WHAT YOU HAVE TO DO: Render every line of the items below as a single numbered list, leaving out any blank lines.

EXERCISE DATA:
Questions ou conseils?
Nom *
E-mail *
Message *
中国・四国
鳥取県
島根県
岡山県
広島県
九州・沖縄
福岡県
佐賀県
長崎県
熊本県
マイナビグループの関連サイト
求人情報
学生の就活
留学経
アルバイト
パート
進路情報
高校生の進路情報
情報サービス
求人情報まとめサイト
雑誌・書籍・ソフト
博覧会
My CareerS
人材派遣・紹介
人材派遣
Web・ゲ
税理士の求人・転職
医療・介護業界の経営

WRITTEN ANSWER:
1. Questions ou conseils?
2. Nom *
3. E-mail *
4. Message *
5. 中国・四国
6. 鳥取県
7. 島根県
8. 岡山県
9. 広島県
10. 九州・沖縄
11. 福岡県
12. 佐賀県
13. 長崎県
14. 熊本県
15. マイナビグループの関連サイト
16. 求人情報
17. 学生の就活
18. 留学経
19. アルバイト
20. パート
21. 進路情報
22. 高校生の進路情報
23. 情報サービス
24. 求人情報まとめサイト
25. 雑誌・書籍・ソフト
26. 博覧会
27. My CareerS
28. 人材派遣・紹介
29. 人材派遣
30. Web・ゲ
31. 税理士の求人・転職
32. 医療・介護業界の経営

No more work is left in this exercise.